- _EXERCISE TEXT_:
··········

The Antarctic ozone hole reached its annual maximum in September to become the fifth largest hole in recorded history.
- You're looking at the fifth-largest Antarctic ozone hole in modern times. Also shown are holes from 1981 and 1991. (NOAA / Environmental Visualization Lab)
It has been an odd year at the planet's poles.
Over at Santa's crib in the North Pole, a totally new and unexpected breach developed in the stratosphere. Scientists believe that this first-ever Arctic ozone hole was caused by an unusually long period of cold temperatures last winter, cold being one thing that helps tear ozone molecules apart. The unprecedented level of depletion of ozone is not good news, because 1) ozone is what blocks cancer-causing UV-B rays from making it to the earth's surface, and 2) the Arctic hole floats over densely populated areas up north, frizzling lifeforms below with space radiation.
Down at the South Pole, there's also strange things brewing. The Antarctic ozone hole spread to humongous proportions this year, ranking as the fifth-largest Antarctic breach in modern times. At its maximum size on Sept. 14, the hole covered nearly 9.7 million square miles. Compare that to the largest known ozone gulf above the South Pole, which opened up in 2006 and measured 20.6 million square miles.

··········

- _YOUR GOAL_:
Quote the ozone hole article word for word, everything from "- You're looking" down to "with space radiation.". The items that come after this text are separate material.

··········

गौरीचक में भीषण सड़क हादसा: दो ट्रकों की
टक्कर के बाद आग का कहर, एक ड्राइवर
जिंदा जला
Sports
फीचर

··········

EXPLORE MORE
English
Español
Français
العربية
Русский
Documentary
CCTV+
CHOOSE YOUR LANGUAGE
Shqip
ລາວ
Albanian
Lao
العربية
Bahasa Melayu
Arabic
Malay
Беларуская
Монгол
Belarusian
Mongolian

··········

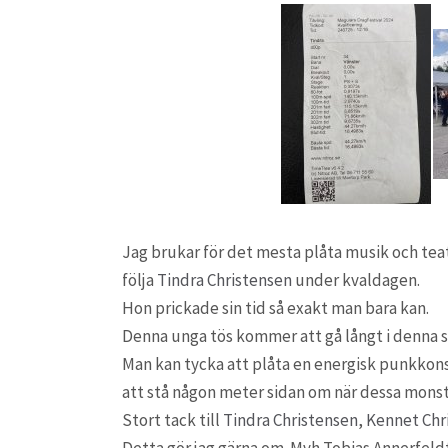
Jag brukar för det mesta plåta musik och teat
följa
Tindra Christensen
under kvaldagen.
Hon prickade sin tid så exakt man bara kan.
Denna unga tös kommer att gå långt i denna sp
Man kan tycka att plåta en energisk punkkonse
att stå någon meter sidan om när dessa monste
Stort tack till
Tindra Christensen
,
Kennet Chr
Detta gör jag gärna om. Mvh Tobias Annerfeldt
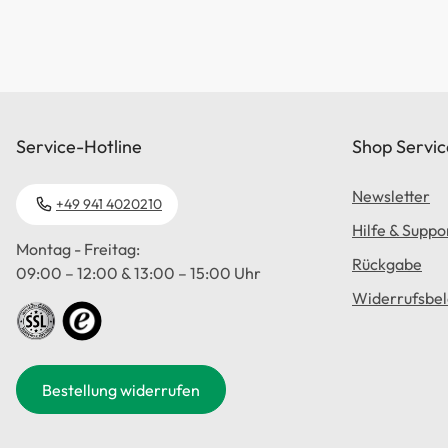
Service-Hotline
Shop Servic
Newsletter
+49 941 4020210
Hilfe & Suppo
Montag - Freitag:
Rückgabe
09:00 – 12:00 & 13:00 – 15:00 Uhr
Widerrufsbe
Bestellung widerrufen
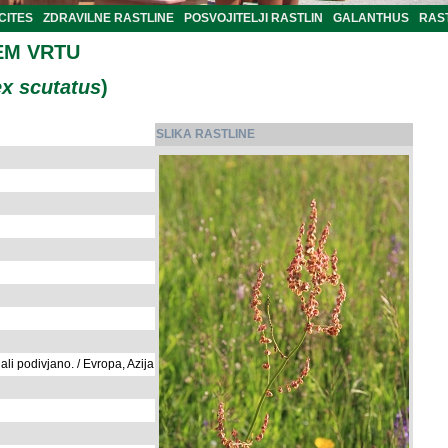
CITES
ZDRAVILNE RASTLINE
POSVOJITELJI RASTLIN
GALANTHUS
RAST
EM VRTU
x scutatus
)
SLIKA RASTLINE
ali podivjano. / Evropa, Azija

··········

- _SOLUTION FOR THIS EXERCISE_:
- You're looking at the fifth-largest Antarctic ozone hole in modern times. Also shown are holes from 1981 and 1991. (NOAA / Environmental Visualization Lab)
It has been an odd year at the planet's poles.
Over at Santa's crib in the North Pole, a totally new and unexpected breach developed in the stratosphere. Scientists believe that this first-ever Arctic ozone hole was caused by an unusually long period of cold temperatures last winter, cold being one thing that helps tear ozone molecules apart. The unprecedented level of depletion of ozone is not good news, because 1) ozone is what blocks cancer-causing UV-B rays from making it to the earth's surface, and 2) the Arctic hole floats over densely populated areas up north, frizzling lifeforms below with space radiation.